___ DOCUMENT EXCERPT

8-K 1 d8k.htm FORM 8-K Form 8-K

 

   

UNITED STATES

SECURITIES AND EXCHANGE COMMISSION

Washington, D.C. 20549

   
       

 

 

 

FORM 8-K

 

CURRENT REPORT

 

Pursuant to Section 13 OR 15(d) of

The Securities Exchange Act of 1934

 

 

Date of Report (Date of earliest event reported)

October 21, 2004

 

 

INTEREP NATIONAL RADIO SALES, INC.

(Exact name of registrant as specified in its charter)

 

 

New York   000-28395   13-1865151

(State or Other Jurisdiction

of Incorporation)

 

(Commission

File Number)

 

(IRS Employer

Identification No.)

 

 

100 Park Avenue, New York, New York   10017
(Address of principal executive offices)   (Zip Code)

 

 

Registrant’s telephone number, including area code

(212) 916-0700

 

 

Not applicable
(Former name or former address, if changed since last report)

 

 

Check the appropriate box below if the Form 8-K filing is intended to simultaneously satisfy the filing obligation of the registrant under any of the following provisions:

 

¨ Written communications pursuant to Rule 425 under the Securities Act (17 CFR 230.425)

 

¨ Soliciting material pursuant to Rule 14a-12 under the Exchange Act (17 CFR 240.14a-12)

______

[PROBLEM REQUIREMENTS]
Reproduce the Form 8-K cover page text starting at "INTEREP NATIONAL RADIO" and ending at "of Incorporation)".

___ INFORMATION PROVIDED

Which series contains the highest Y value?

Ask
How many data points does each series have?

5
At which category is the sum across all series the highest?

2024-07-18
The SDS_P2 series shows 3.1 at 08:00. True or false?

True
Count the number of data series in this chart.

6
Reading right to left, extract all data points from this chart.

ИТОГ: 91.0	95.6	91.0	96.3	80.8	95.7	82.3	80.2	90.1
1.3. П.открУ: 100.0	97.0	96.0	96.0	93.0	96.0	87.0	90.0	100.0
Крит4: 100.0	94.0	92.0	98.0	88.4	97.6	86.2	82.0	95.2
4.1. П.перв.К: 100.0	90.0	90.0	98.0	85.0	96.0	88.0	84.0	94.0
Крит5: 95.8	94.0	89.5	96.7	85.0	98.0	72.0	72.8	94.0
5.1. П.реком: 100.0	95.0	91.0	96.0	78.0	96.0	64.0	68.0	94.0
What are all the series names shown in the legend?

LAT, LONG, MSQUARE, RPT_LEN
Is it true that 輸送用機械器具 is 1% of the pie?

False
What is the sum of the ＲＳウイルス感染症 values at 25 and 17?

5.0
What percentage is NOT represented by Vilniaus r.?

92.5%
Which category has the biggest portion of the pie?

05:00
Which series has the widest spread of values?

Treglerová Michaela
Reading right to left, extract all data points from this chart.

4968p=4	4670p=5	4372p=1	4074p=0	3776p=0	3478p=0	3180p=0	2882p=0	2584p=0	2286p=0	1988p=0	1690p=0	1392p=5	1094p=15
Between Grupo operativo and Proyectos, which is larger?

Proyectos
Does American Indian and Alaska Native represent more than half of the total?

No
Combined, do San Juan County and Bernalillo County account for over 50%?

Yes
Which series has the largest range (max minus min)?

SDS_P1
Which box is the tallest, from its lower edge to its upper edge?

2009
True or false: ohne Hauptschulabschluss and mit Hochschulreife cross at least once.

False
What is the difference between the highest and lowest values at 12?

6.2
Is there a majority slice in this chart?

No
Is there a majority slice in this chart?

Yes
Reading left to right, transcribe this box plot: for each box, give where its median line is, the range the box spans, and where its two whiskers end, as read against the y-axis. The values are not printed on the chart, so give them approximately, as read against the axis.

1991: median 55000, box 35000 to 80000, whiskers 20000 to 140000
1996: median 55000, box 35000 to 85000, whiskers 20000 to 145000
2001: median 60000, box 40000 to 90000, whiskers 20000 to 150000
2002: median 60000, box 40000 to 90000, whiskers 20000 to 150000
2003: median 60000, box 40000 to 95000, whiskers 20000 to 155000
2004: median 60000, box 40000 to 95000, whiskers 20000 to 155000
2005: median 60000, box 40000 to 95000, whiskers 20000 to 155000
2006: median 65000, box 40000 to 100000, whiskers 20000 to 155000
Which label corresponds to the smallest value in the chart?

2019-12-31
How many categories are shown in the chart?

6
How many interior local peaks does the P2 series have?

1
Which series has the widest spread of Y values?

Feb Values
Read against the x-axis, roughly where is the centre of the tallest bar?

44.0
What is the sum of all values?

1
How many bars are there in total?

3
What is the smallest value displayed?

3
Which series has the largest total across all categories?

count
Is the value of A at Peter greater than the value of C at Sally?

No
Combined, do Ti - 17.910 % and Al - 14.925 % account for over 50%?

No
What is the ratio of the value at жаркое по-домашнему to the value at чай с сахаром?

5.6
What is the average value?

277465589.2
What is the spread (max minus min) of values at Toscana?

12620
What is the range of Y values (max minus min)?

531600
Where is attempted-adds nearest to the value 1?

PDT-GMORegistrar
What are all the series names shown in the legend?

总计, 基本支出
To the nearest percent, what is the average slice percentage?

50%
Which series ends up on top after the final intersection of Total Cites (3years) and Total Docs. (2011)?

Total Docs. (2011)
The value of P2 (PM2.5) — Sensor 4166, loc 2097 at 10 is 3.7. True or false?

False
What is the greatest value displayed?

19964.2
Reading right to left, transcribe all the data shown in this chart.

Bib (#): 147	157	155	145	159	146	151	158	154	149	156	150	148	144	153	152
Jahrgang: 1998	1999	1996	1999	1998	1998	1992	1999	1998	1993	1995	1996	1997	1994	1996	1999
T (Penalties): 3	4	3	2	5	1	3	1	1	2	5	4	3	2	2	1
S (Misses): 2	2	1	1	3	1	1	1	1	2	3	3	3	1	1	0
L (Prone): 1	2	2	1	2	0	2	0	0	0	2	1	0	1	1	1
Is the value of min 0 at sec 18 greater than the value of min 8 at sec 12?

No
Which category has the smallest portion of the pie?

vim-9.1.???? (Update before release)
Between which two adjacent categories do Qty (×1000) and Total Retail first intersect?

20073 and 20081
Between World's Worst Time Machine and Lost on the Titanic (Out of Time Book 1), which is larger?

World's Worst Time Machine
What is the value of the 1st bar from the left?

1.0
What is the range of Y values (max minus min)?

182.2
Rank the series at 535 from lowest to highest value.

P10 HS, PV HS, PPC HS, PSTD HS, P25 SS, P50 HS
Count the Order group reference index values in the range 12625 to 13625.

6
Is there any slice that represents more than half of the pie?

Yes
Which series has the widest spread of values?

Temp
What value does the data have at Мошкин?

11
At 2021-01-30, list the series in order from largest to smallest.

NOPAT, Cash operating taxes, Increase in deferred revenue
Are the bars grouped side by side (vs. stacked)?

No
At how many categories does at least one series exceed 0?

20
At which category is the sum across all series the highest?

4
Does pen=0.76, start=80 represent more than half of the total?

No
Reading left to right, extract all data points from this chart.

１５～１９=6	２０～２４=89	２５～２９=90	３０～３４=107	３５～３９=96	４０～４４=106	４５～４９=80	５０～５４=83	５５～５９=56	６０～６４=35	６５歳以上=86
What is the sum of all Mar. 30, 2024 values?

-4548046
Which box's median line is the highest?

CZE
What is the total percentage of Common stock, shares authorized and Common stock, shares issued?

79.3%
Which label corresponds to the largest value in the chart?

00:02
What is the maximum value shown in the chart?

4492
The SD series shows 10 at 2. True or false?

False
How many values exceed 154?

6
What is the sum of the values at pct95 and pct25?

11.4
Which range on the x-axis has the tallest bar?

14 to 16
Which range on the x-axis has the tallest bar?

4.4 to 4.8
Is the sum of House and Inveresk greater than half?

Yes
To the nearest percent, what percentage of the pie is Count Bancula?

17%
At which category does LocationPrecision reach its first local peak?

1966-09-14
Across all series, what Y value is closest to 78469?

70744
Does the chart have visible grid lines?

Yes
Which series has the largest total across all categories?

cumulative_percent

______

[SOLUTION TO THE PROBLEM]
INTEREP NATIONAL RADIO SALES, INC.

(Exact name of registrant as specified in its charter)

 

 

New York   000-28395   13-1865151

(State or Other Jurisdiction

of Incorporation)